Supplied material:

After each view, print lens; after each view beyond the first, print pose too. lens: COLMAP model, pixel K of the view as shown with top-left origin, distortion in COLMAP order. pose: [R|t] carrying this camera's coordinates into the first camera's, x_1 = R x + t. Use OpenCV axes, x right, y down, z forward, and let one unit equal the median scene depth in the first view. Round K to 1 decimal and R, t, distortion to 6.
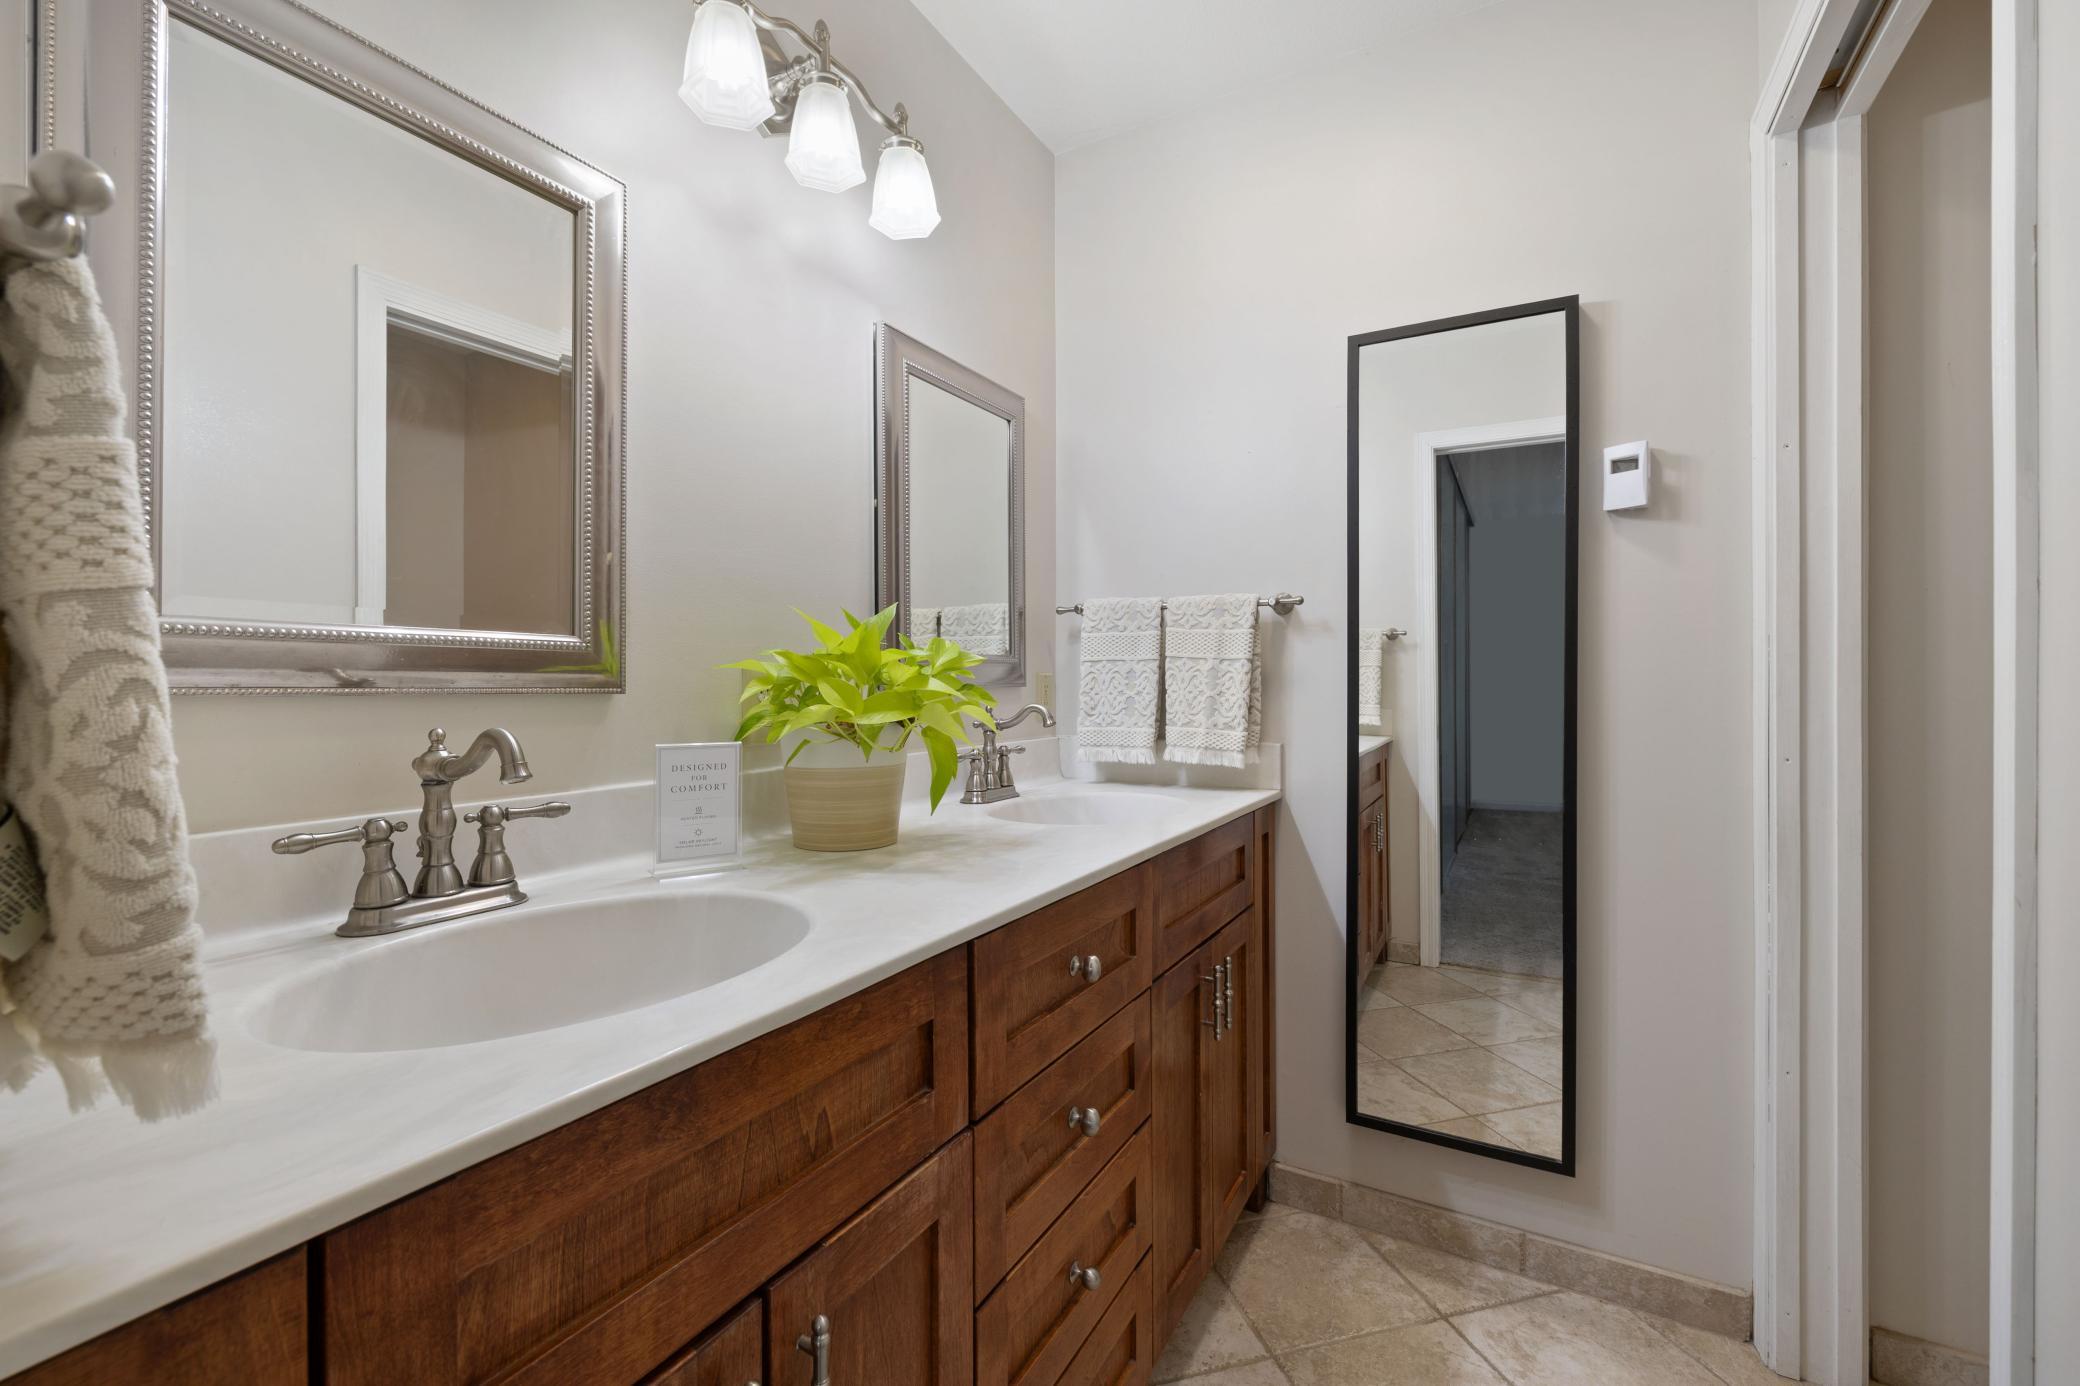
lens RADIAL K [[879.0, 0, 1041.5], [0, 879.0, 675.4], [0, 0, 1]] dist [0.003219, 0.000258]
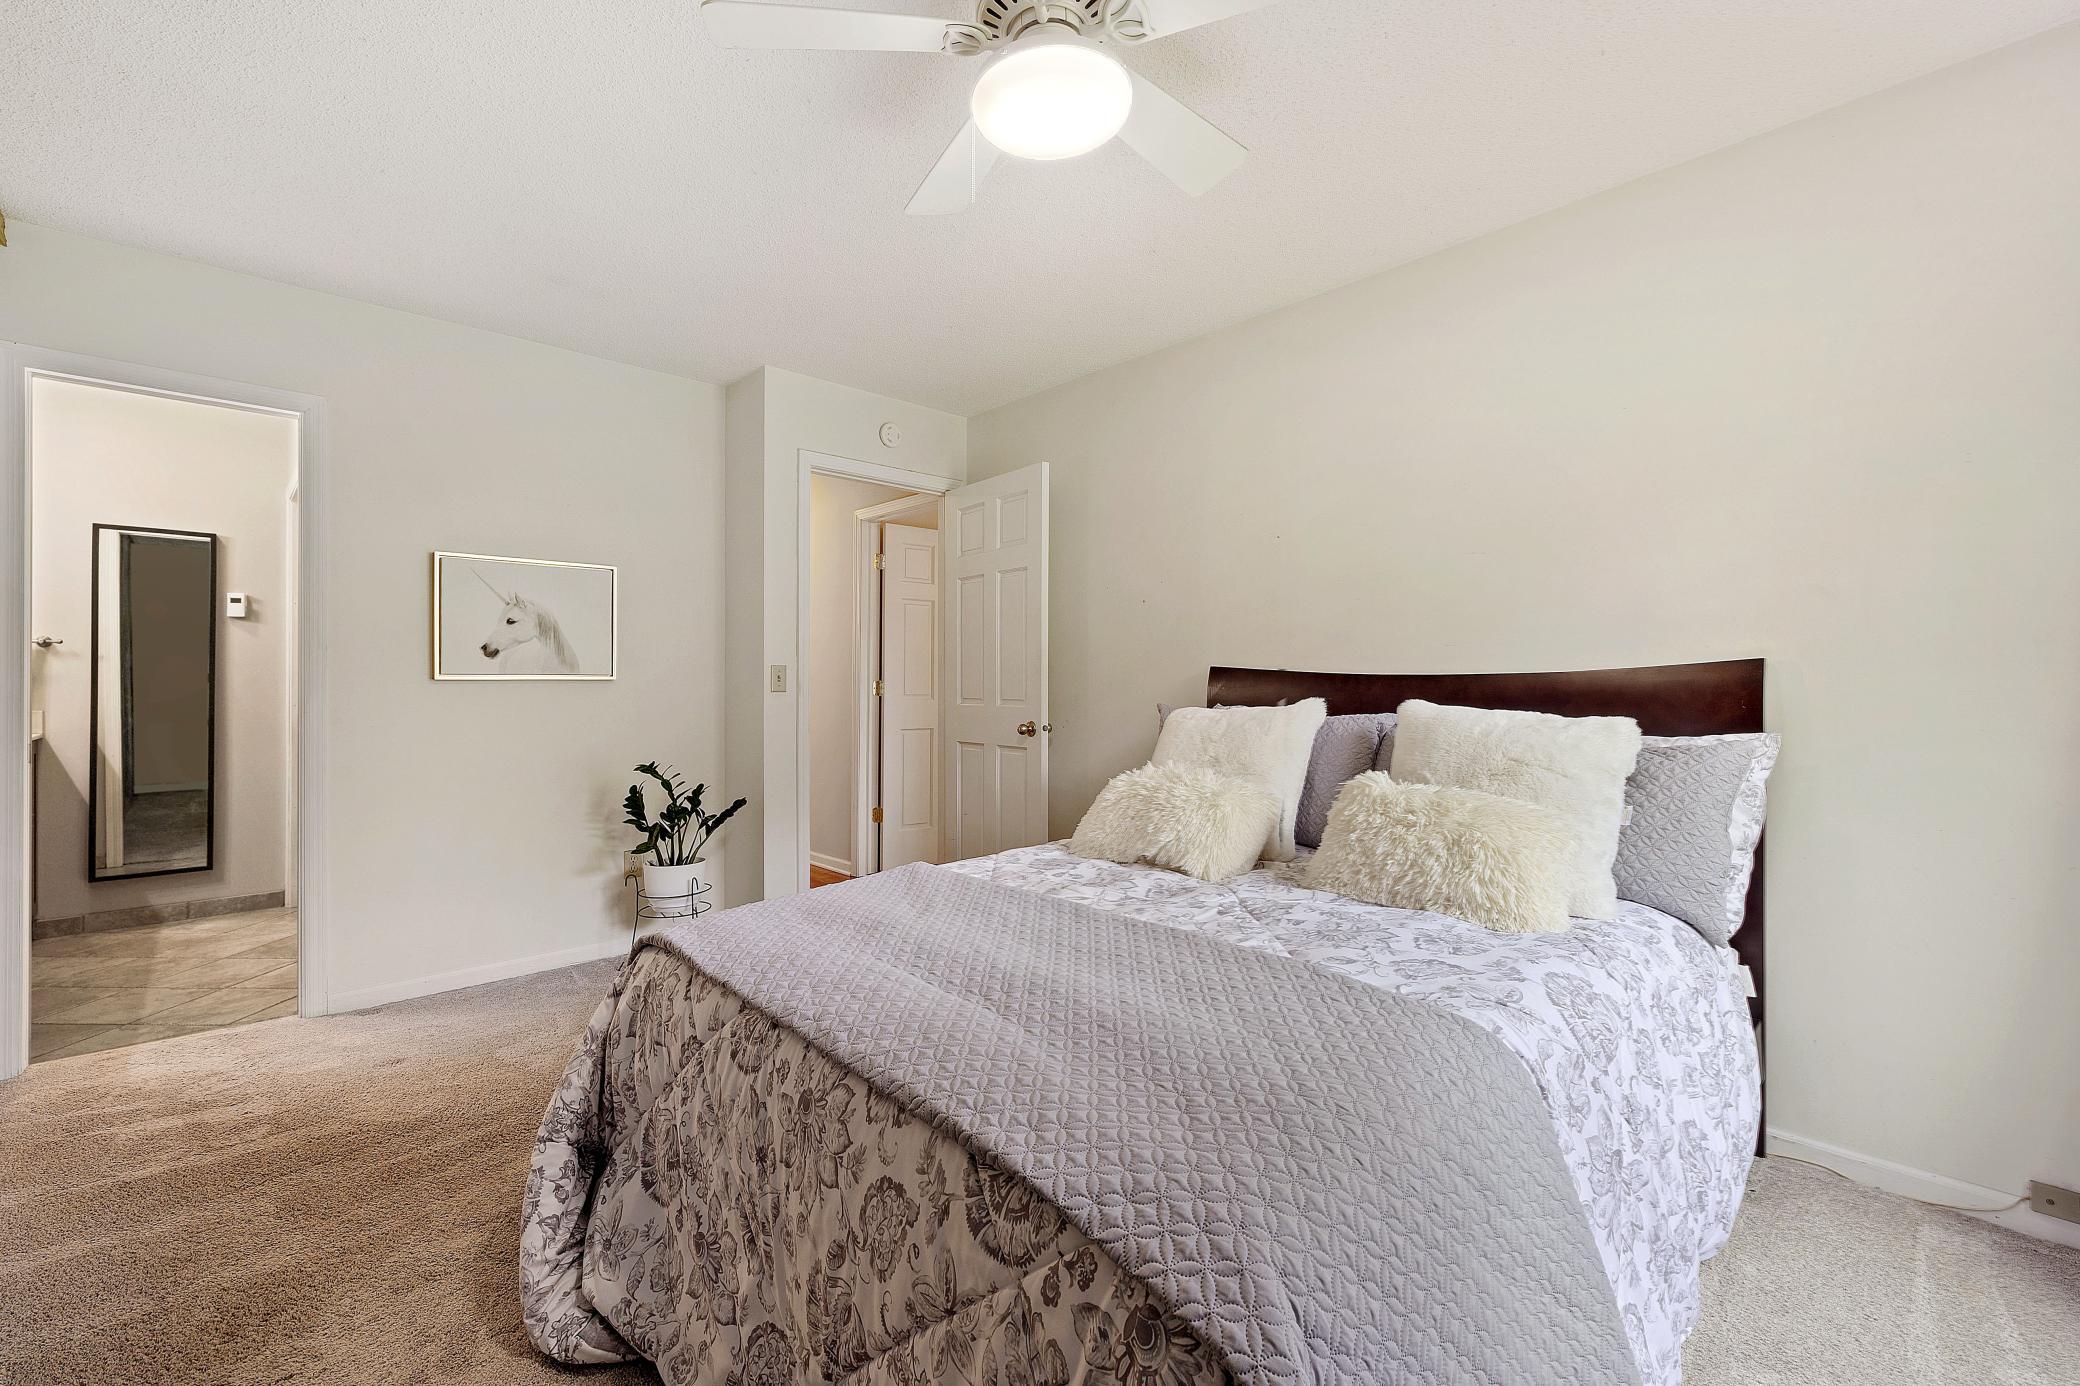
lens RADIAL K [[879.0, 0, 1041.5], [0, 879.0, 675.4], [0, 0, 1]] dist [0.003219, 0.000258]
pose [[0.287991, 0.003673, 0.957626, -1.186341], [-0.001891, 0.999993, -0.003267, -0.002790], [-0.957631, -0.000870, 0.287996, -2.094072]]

Task:
Leave out the images and copy all remaining data word for word.

Answer below:
After each view, print lens; after each view beyond the first, print pose too. lens: COLMAP model, pixel K of the view as shown with top-left origin, distortion in COLMAP order. pose: [R|t] carrying this camera's coordinates into the first camera's, x_1 = R x + t. Use OpenCV axes, x right, y down, z forward, and let one unit equal the median scene depth in the first view. Round K to 1 decimal and R, t, distortion to 6.
lens RADIAL K [[879.0, 0, 1041.5], [0, 879.0, 675.4], [0, 0, 1]] dist [0.003219, 0.000258]
lens RADIAL K [[879.0, 0, 1041.5], [0, 879.0, 675.4], [0, 0, 1]] dist [0.003219, 0.000258]
pose [[0.287991, 0.003673, 0.957626, -1.186341], [-0.001891, 0.999993, -0.003267, -0.002790], [-0.957631, -0.000870, 0.287996, -2.094072]]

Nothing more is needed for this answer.